Hippocampe Fou, poète des deux éléments

Hippocampe Fou, poète des deux éléments
Hippocampe Fou © Fifou

Après l’eau, le grand air… Après Aquatrip, le rappeur Hippocampe Fou dévoile aujourd’hui son second album, Céleste, inventif mélange de flow fluide, de rythmes et de sourires décalés, qui fait du bien les jours de ciel bouché. Les autres aussi, d’ailleurs.

Depuis cinq ans, Hippocampe Fou dresse des ponts aériens entre la chanson et le rap. Hippocampe Fou n’est ni un scout ni un chef indien, mais un rappeur un peu délirant qui, depuis 2010, sur Internet, puis en albums et sur les radios, nous abreuve de morceaux solaires et aquatiques, comme une rencontre entre MC Solaar et Boby Lapointe sur une table (à repasser) de mixage - avec quelque chose en plus.

"A l'origine, vers 2007, précise Hippo, j'avais choisi comme pseudo Hippocampe tout court : j’ai toujours eu un coup de cœur pour cette créature. Ses déplacements sont profondément rêveurs. Et puis 'Hippo', ça sonne 'hip hop'. Ensuite, j'ai ajouté Fou pour la folie douce… Évidemment, ce pseudo conviendrait mal à un gangsta rappeur... "
 
Le petit Hippo naît un peu avant les années 1990 en région parisienne. Son père, Francisco Gonzalez, guitariste et compositeur colombien venu en France vers 1980, aura une importance déterminante : "J’ai découvert grâce à lui, la musique baroque, classique et latino-américaine. Il a fait partie de nombreuses formations, notamment Recoveco. Et un jour, alors que nous étions en voyage en Colombie, je lui ai fait écouter deux morceaux de rap dont j'étais fier et qui ont reçu son 'approbation'. Cela m'a ravi et encouragé."
 
Sa mère, elle, est plutôt branchée chanson et rock. En vrac, The Eagles, Santana, Georges Brassens, Barbara, Jacques Dutronc – et Jacques Brel : "Je l’ai découvert grâce à une VHS qui traînait. J'ai aussitôt reçu une très grosse claque : c'étaient ses Adieux à l'Olympia."
 
Les goûts "hippocampiens" le dirigeront cependant d'abord vers des études de cinéma : l'université Paris III, Paris VIII : "J’y ai appris tous les rudiments de la réalisation et du montage, que j’ai ensuite réutilisés dans mes textes – montages de mots et de situations – et dans mes albums, composés de morceaux que je monte pour leur donner une ligne directrice, un sens."

 
Le verbe premier

Pour Hippocampe Fou, contrairement à bien d’autres chanteurs, le verbe est premier : "Ce sont les mots qui, petit à petit, m’ont mené à la musique." C’est à 19 ans qu’il commence à écrire.

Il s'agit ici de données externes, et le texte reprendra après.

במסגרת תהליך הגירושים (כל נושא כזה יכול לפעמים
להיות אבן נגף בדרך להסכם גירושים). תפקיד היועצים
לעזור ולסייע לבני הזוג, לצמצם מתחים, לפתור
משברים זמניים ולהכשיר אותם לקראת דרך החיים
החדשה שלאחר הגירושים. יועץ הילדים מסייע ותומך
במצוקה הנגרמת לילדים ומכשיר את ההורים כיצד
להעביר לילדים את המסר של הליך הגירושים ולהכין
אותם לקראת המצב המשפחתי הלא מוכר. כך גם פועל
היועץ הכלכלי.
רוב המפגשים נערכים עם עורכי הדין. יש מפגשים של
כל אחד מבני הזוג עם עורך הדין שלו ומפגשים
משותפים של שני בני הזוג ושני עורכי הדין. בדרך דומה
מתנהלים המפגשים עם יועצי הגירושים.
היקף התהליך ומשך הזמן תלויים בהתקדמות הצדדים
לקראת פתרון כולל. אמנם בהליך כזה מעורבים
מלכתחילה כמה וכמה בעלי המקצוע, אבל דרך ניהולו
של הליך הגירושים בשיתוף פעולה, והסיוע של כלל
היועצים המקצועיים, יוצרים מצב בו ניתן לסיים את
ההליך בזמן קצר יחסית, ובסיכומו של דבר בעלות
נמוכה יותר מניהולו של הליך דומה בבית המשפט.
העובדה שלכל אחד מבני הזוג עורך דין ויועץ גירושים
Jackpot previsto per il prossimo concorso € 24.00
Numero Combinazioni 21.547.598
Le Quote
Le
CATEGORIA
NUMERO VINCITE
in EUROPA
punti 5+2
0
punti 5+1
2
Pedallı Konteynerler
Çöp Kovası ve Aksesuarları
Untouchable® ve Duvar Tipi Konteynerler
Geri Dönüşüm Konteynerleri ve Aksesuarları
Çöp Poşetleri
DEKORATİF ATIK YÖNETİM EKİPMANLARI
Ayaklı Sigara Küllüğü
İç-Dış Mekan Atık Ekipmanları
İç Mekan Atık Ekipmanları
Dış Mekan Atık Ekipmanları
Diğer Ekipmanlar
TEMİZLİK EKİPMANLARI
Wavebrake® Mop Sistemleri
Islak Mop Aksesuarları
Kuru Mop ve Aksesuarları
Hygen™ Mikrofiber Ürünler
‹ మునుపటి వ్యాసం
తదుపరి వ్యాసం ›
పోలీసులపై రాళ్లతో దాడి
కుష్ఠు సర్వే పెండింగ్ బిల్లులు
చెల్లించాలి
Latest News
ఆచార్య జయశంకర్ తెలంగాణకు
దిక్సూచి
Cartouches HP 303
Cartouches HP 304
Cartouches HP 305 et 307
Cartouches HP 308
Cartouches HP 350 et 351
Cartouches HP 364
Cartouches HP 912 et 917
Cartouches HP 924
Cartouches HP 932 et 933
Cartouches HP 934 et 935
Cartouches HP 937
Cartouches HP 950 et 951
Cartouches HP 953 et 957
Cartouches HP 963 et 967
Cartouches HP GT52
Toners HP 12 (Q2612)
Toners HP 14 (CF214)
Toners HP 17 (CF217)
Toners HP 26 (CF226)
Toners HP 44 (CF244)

Puis, il  met tout ça sur des rimes et des rythmes ("J’étais proche d’un slam qui n’existait pas encore"). Il écoute aussi l’Américain Busta Rhymes, commence enfin à enregistrer des morceaux "en essayant de transmettre une émotion a cappella". Vient alors, de 2007 à 2010, son aventure fondatrice avec le groupe de rap/ beatbox La Secte Phonétik et leurs géniales harmonies vocales.

 
À partir de 2010, l’hippocampe vole de ses propres ailes à travers la toile… sa web série Vidéo Rap lui permet de faire découvrir son travail à une génération qui ne tarde pas à en redemander. L’aventure des premiers shows débute en 2011 avec la parution du minialbum Vaccin contre l’automne. Tout l’univers décalé d’Hippocampe Fou est déjà là. Il ne lui reste plus qu’à rencontrer son alter ego (son "backer"), le graphiste Céo, et son DJ, Aociz… Et en octobre 2013, son premier album, Aquatrip, apparaît comme une révélation pour le grand public : enfin un rappeur à la voix douce et au flow impressionnant nous raconte des histoires fantaisistes, poétiques et, souvent, humoristiques (Le Marchand de sable)…
Aujourd’hui, Hippo décoche Céleste. Paradisiaques, les titres se succèdent : La Grande Évasion, orientaliste et rentre-dedans, Chasse aux sorcières, sombre, drôle et engagé, Si j’étais, disco, faussement puéril, réellement introspectif, La Chorale des Orphelins, chef d’œuvre d’humour noir… Cerise aérienne sur le gâteau de sable : Las Estrellas, mélodique, mélancolique et beau, donne la parole, dans son hispanique refrain, à M. Francisco Gonzalez… La voix du père.